Now that’s what we think. Really. How ‘bout you.

Get In Line

Regular readers know we aren’t good waiters. Lines do not thrill us. Some people find themselves very comfortable standing still behind tens of other people also standing still. We don’t. We especially don’t want to be behind many other people waiting to eat. Just a few days ago we got to combine our displeasure of waiting with our dislike for lines.

It was over the weekend that we were at one of our favorite things, a springtime maple festival. Being in the American north east we are surrounded by maples. Trees in general take up almost every square foot of land around that hasn’t already been turned into Class A office space or $300,000 McMansions. (Has anyone else noticed that nobody ever builds Class B office space? What if we don’t want private elevators, multi-zone climate control, and integrated security/entertainment software? But that’s a post for a different day.)

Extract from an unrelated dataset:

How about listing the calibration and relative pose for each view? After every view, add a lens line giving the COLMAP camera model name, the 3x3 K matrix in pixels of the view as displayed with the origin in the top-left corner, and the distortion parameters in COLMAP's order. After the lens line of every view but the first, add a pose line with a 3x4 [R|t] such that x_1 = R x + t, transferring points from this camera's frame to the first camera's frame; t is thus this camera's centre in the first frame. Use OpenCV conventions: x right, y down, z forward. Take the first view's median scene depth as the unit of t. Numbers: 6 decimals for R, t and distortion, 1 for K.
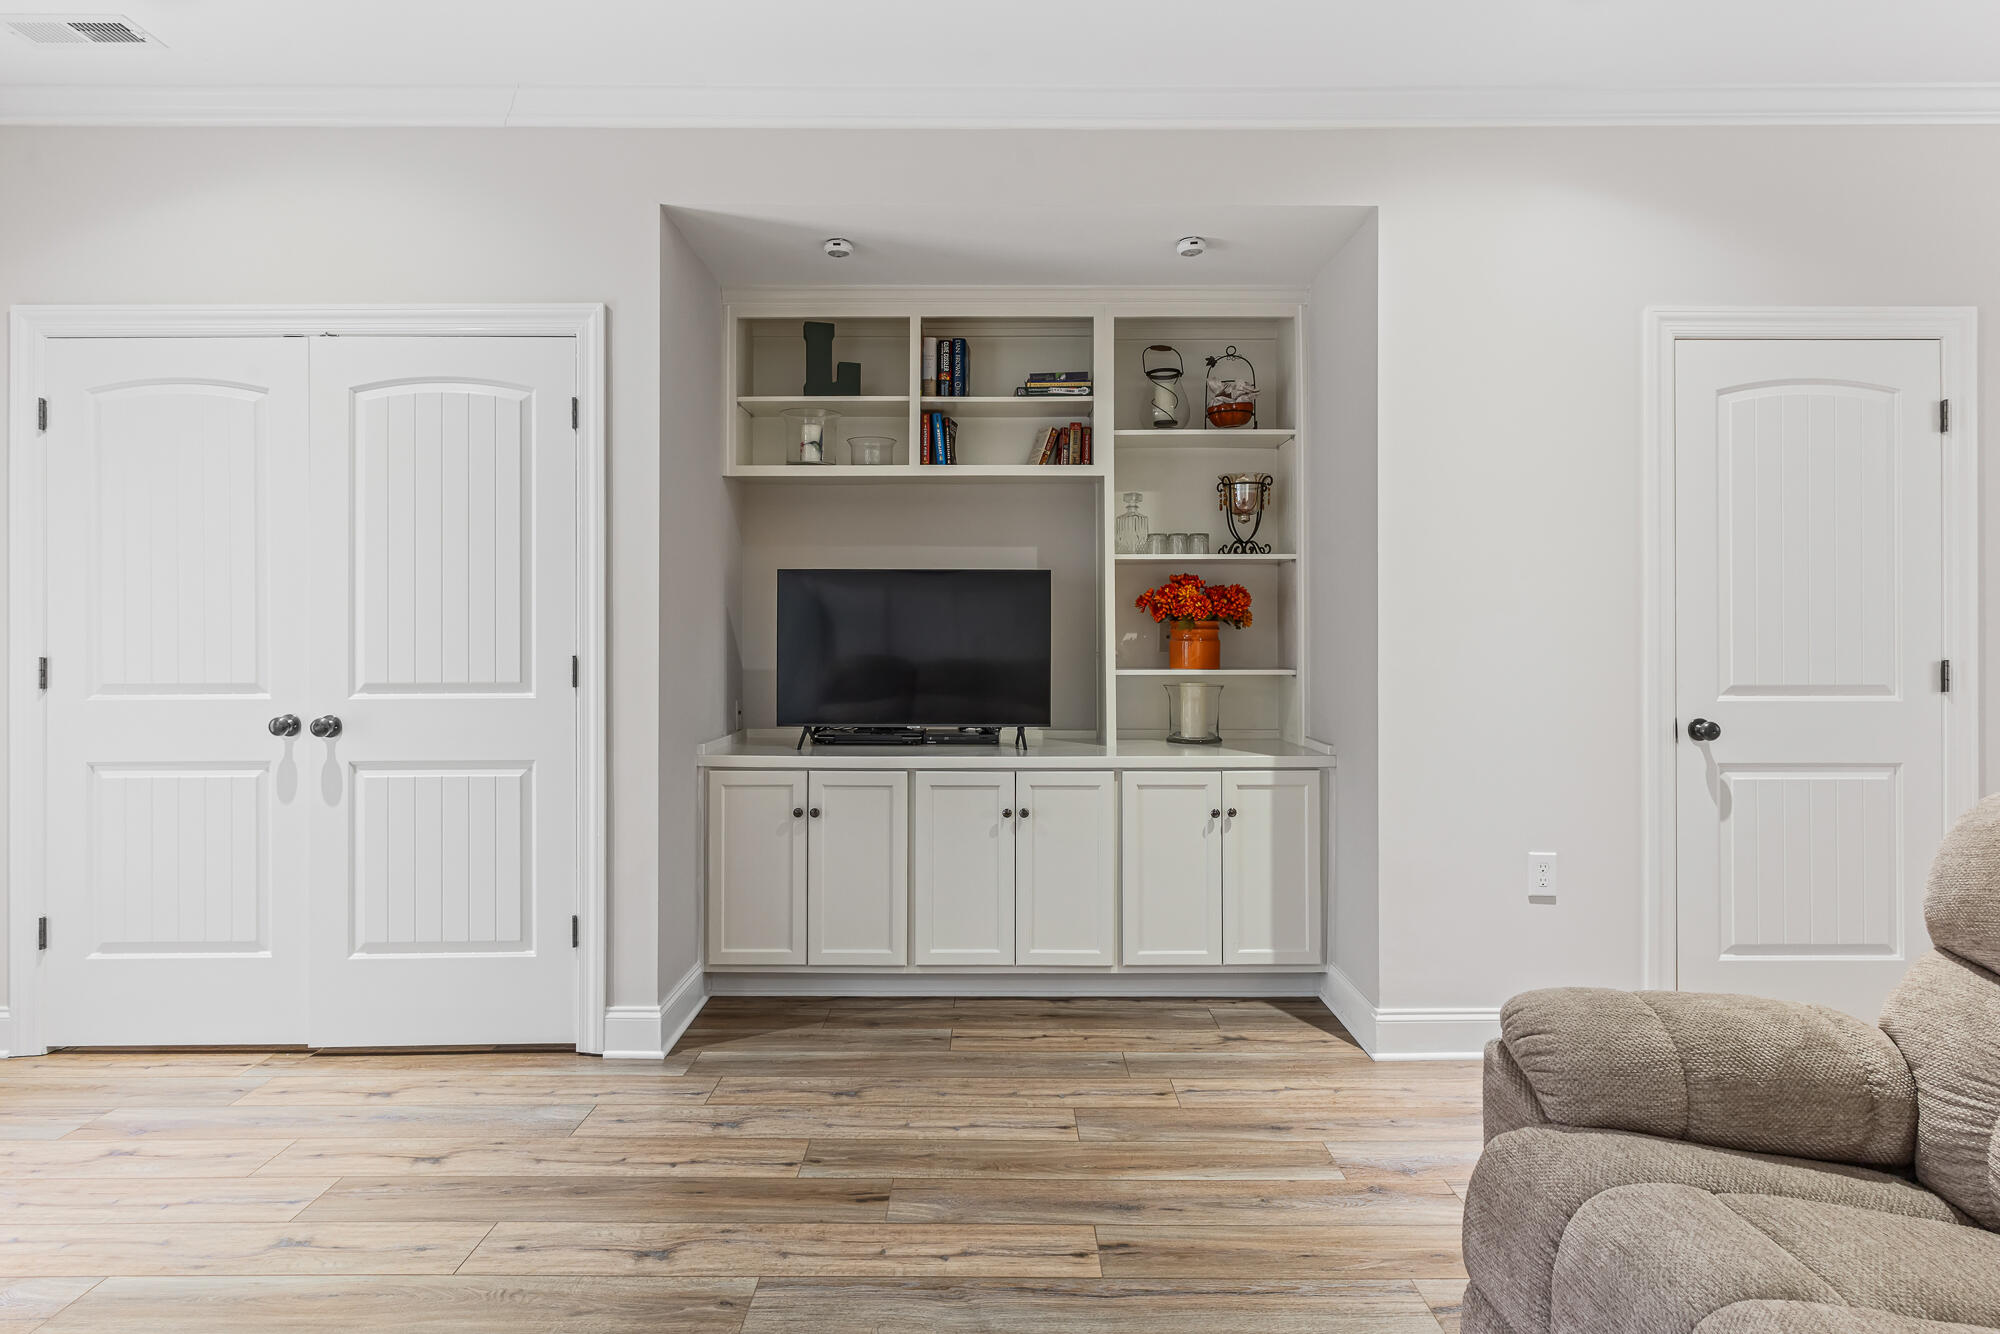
lens RADIAL K [[1023.7, 0, 999.2], [0, 1023.7, 544.8], [0, 0, 1]] dist [-0.002390, 0.002321]
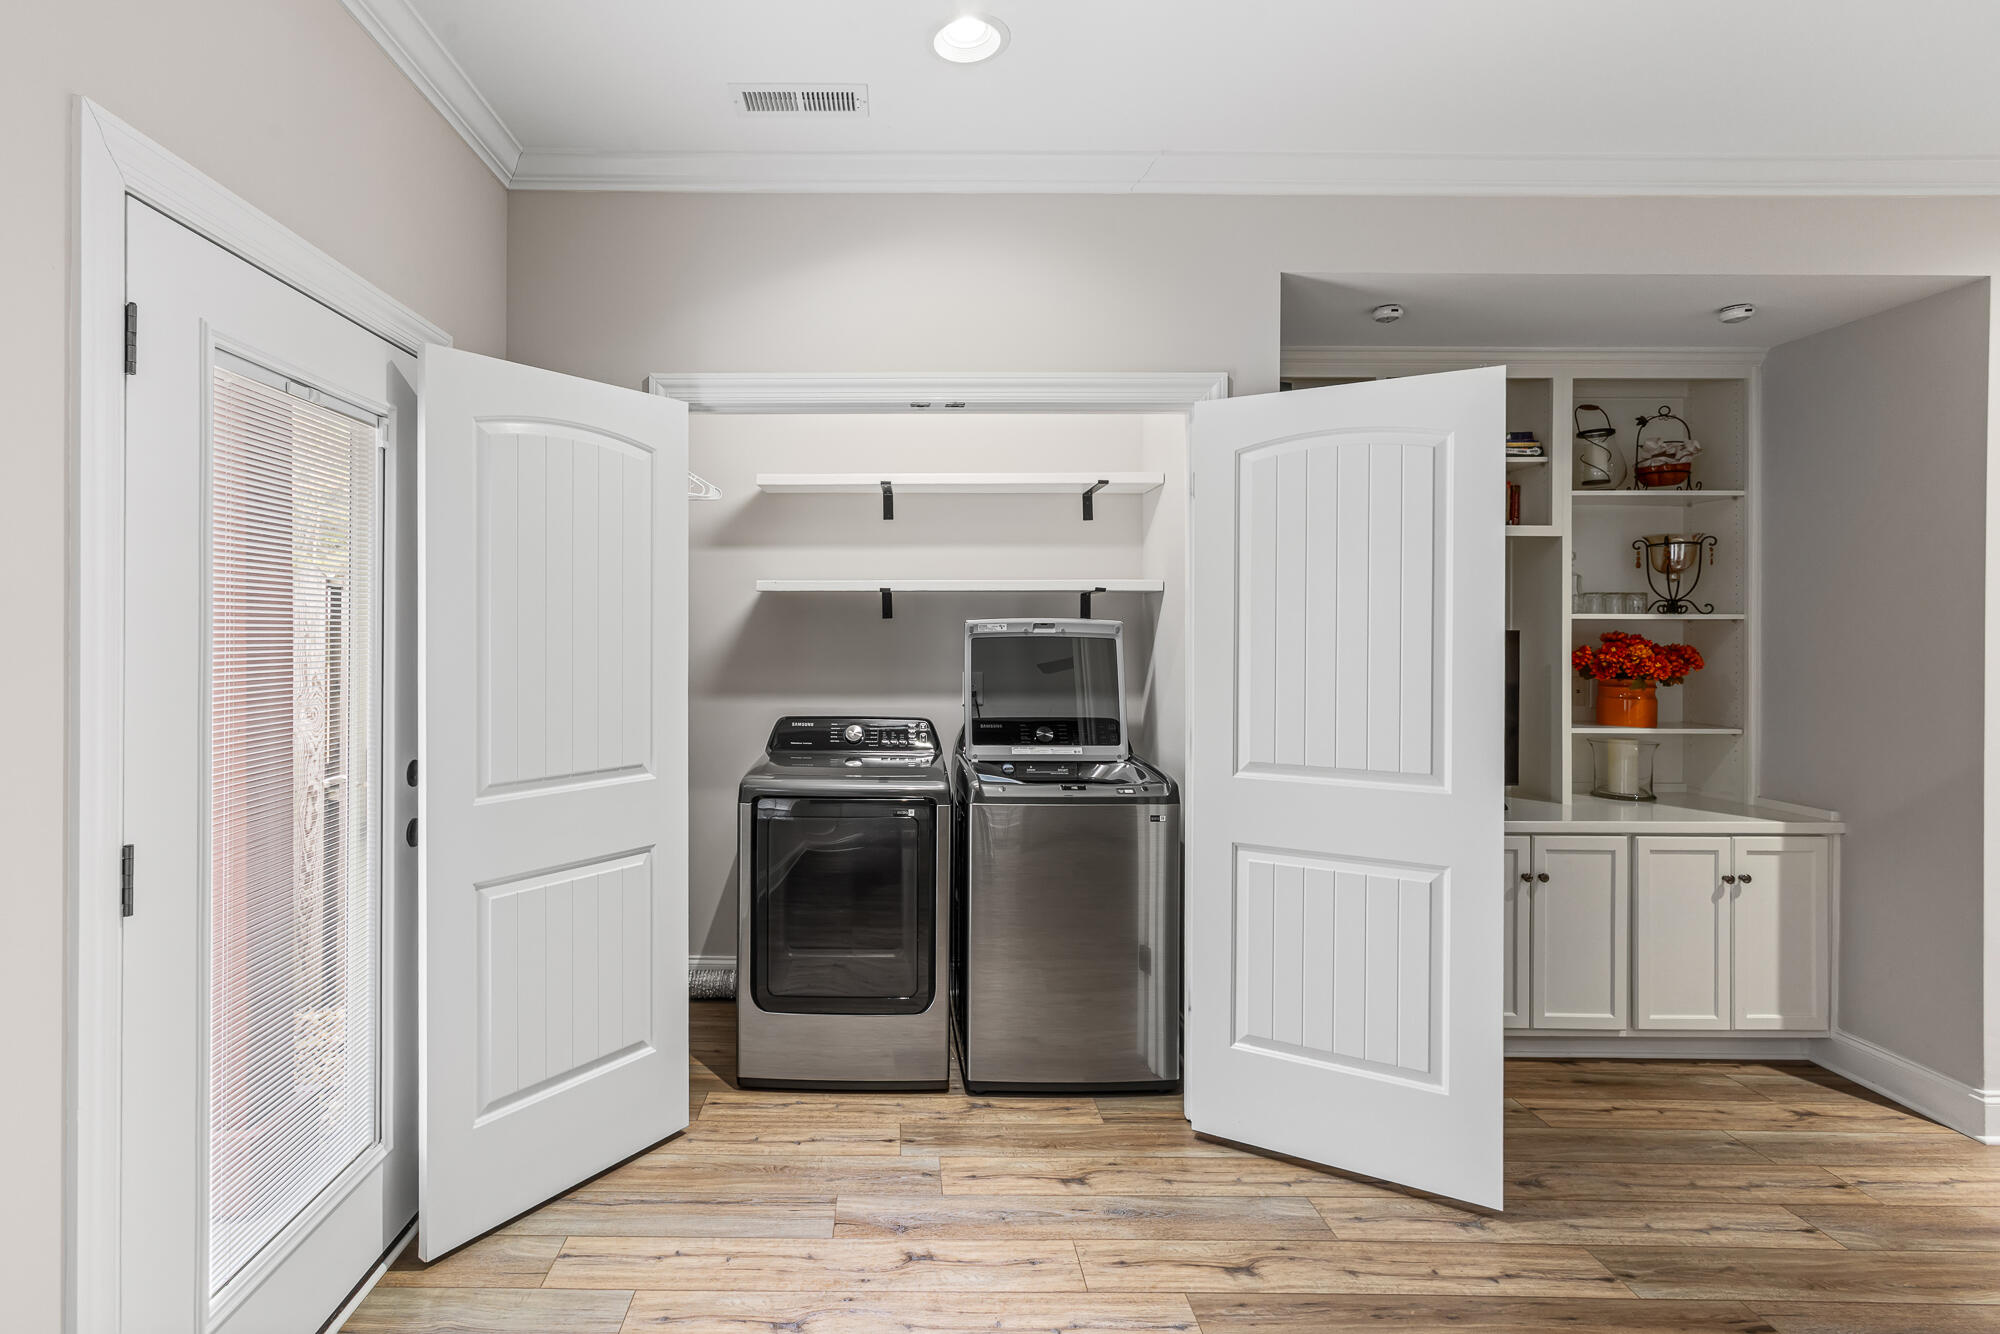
lens RADIAL K [[956.2, 0, 1047.9], [0, 956.2, 574.0], [0, 0, 1]] dist [0.000063, 0.000196]
pose [[0.999898, 0.007397, -0.012193, -0.443979], [-0.007291, 0.999935, 0.008726, -0.039265], [0.012257, -0.008636, 0.999888, 0.059403]]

We were saying, trees in general are big here. And among them, oak and maple top the list. You can’t get anything out of an oak except some really cool shade in the summer and habitats for little woodland creatures all year long. And a lot of maples will never yield more than solid wood furniture. But the sugar maple has that special something running through its veins, if it had veins for anything to run through. And that something is sap and with enough sap you get syrup and with syrup you get the classic Maple Festival. If it’s indeed a classic, you have hot, homemade pancakes. With pancakes made out of freshly milled flour and fresh boiled syrup you get lines. Lines of well over a couple hundred people long waiting for hours to get to the pancakes to pour the syrup over. We don’t understand it.   We’ll buy the flour and the syrup and have our own. And while everyone else is standing in line, we’ll visit the hundred or so vendors that show up with the handmade crafts to sell while the festival folk sell their handmade syrup. We like it. We buy it. We just don’t want to stand in a line for it.

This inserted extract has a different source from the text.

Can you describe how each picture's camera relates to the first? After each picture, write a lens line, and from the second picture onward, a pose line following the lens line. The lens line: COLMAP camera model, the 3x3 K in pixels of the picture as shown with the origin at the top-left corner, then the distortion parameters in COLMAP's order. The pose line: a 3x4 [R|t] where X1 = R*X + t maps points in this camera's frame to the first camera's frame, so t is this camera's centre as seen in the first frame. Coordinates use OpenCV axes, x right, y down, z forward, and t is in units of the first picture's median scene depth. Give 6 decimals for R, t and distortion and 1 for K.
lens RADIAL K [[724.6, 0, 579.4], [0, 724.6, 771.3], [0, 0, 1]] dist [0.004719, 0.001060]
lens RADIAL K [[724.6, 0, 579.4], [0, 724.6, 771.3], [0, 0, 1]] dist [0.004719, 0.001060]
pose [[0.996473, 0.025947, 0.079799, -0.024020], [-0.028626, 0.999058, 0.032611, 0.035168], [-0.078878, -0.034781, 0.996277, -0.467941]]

Yet many do. And as we were driving ourselves home that afternoon we started to wonder, just what would we be willing to stand in line for. We’ve never stood in line for tickets to concerts or theaters or sporting events. We’ve gone to many but we don’t pitch a tent the night before to get the best seat. With a few exceptions, the best seat is usually the one in front of the television anyway. We’ve never stood in line for a store to open on Black Friday. We would stand in line to go back to bed the day after Thanksgiving but not to buy one. We once stood in line to get three (yes, three) autographs of three (yes, three) hockey players. If we were so fond of baseball or opera or professional badminton we might have once stood in line for autographs of their great ones but we aren’t so we didn’t and even for hockey we might not again.

Some lines you have to stand in. You’ll never board a plane without first standing in line at the security checkpoint and then again at the gate boarding ramp. If you didn’t print your boarding pass at home the day before add the line at the ticket counter to get one of them before you hit the other two. And if you check baggage through there are lines to check it and then to wrestle it off the conveyor belt. With luck, you’ll never have to stand in the line to determine where they lost it. Airports are not happy places for people who don’t like lines.

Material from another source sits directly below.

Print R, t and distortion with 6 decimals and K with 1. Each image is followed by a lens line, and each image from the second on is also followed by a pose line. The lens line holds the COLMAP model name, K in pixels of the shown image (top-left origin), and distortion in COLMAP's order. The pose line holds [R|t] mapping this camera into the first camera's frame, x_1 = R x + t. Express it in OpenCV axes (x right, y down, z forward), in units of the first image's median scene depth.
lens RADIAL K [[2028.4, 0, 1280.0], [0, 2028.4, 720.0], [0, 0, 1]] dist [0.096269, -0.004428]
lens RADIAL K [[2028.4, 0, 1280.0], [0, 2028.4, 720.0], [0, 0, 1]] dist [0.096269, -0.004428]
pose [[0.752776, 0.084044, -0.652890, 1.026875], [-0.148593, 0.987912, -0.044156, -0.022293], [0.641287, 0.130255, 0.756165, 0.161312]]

And what about you? Line stander, line jumper? Line aficionado, or line abhorrer? Oh, did we mention that in order to get to that festival with the line of people waiting for their pancakes we had to wait in line for the shuttle to take us to the festival grounds? We had no choice; it was either that or walk 3 miles from the parking lot. We know where to draw the line.

Now, that’s what we think. Really. How ‘bout you?